"Well," replied Danton, "do you know what that proves? that I love gold, and that Robespierre loves blood. Robespierre is afraid of money lest it should stain his hands."
Robespierre earnestly wished to associate Danton with him in all the rigor of the Revolutionary government, for he respected the power of this bold, indomitable man. They met at a dinner-party, through the agency of a mutual friend, when matters were brought to a crisis. They engaged in a dispute, Danton denouncing and reviling the acts of the Revolutionary Tribunal, and Robespierre defending them, until they separated in anger. The friends of Danton urged him either to escape by flight or to take advantage of his popularity and throw himself upon the army.
"My life is not worth the trouble," said Danton. "Besides, I am weary of blood. I had rather be guillotined than be a guillotiner. They dare not attack me. I am stronger than they."

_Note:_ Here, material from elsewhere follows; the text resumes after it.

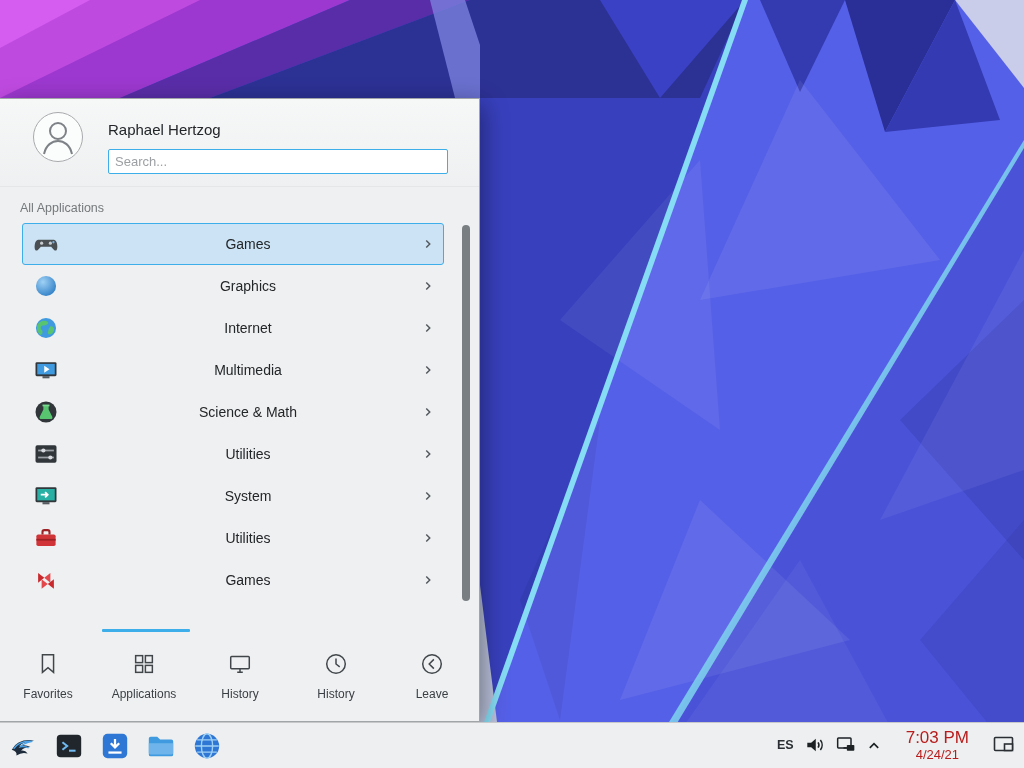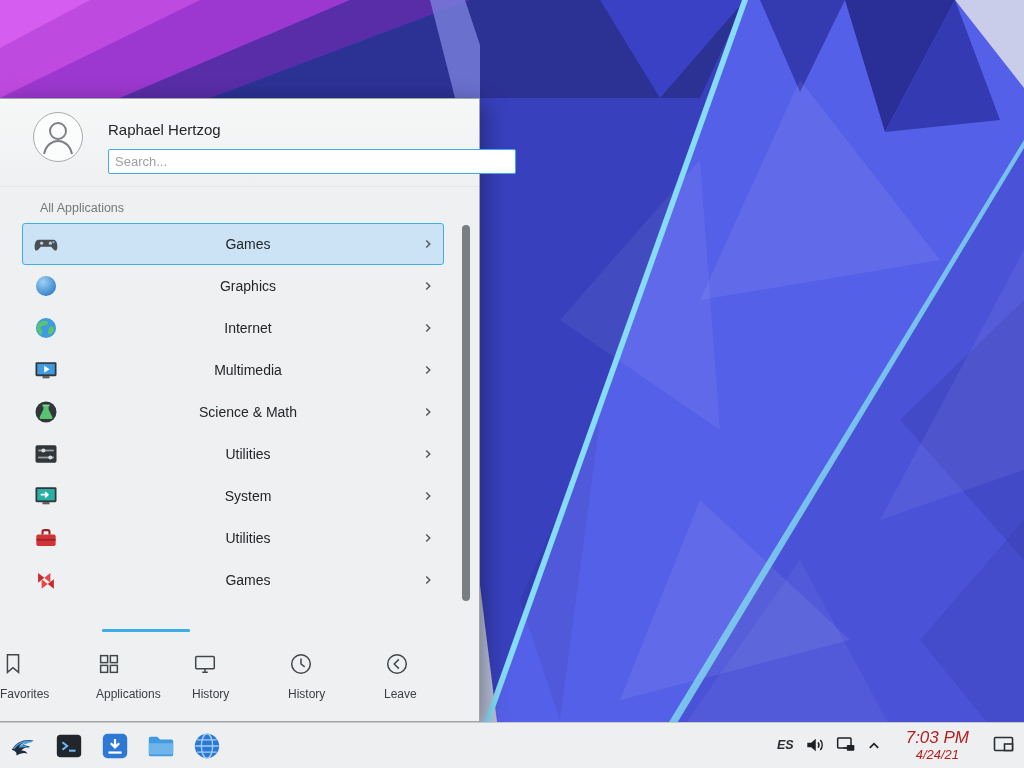"Search..." .search { width: 408px -> 340px }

A secret meeting of the Committee of Public Safety was convened by night, and Danton was accused of the "treason of clemency." A subaltern door-keeper heard the accusation, and ran to Danton's house to warn him of his peril and to offer him an asylum. The young and beautiful wife of Danton, with tears in her eyes, threw herself at his feet, and implored him, for her sake and for that of their children, to accept the proffered shelter. Danton proudly refused, saying,
"They will deliberate long before they will dare to strike a man like me. While they deliberate I will surprise them."

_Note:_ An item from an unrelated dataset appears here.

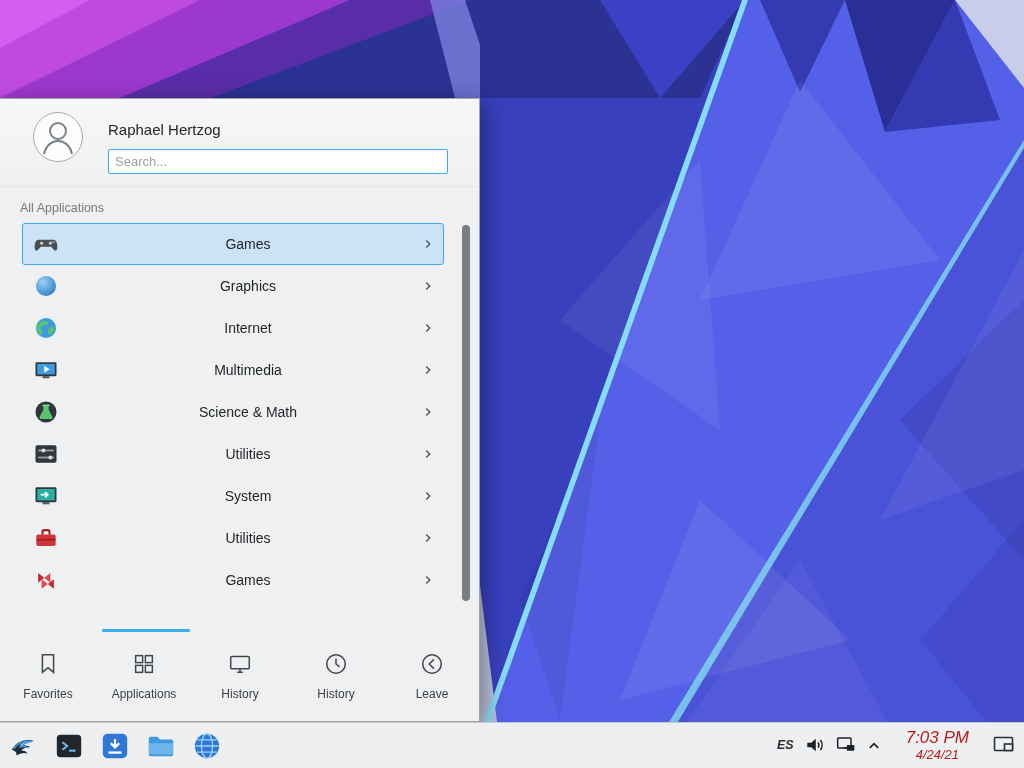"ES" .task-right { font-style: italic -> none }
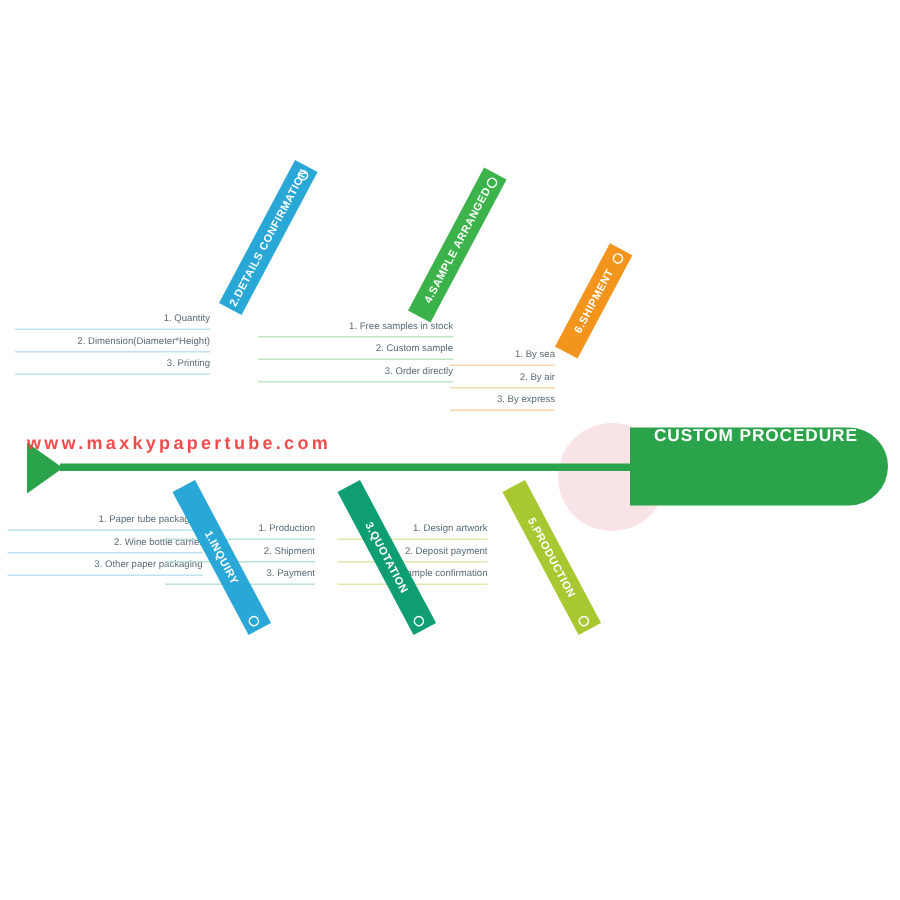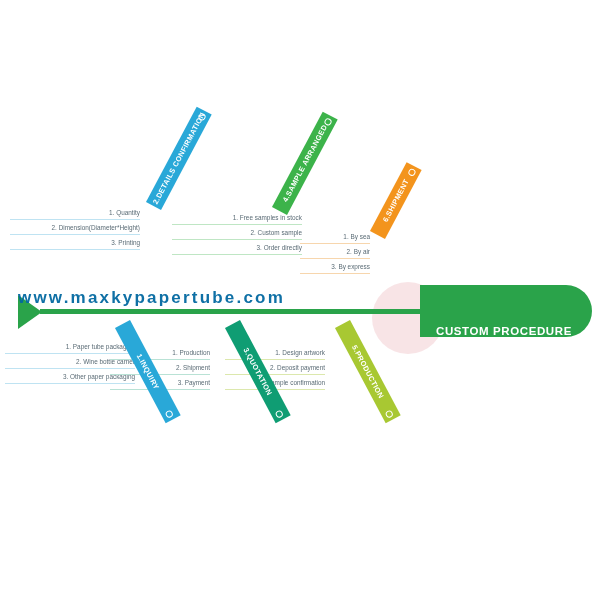"www.maxkypapertube.com" .watermark { color: #0369a1 -> #ef4444; font-size: 17px -> 12px }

He dismissed the door-keeper and retired to bed. At six o'clock gens d'armes entered his room with the order for his arrest.
"They dare, then," said Danton, crushing the paper in his hand. "They are bolder than I had thought them to be."
He dressed, embraced his wife convulsively, and was conducted to prison. At the same hour Camille Desmoulins and fourteen others, the supposed partisans of Danton, were also arrested. It was the 31st of March. Danton was taken to the Luxembourg. Here he found Desmoulins and his other friends already incarcerated. As Danton entered the gloomy portals of the prison he said,
"At length I perceive that, in revolutions, the supreme power ultimately rests with the most abandoned."[416]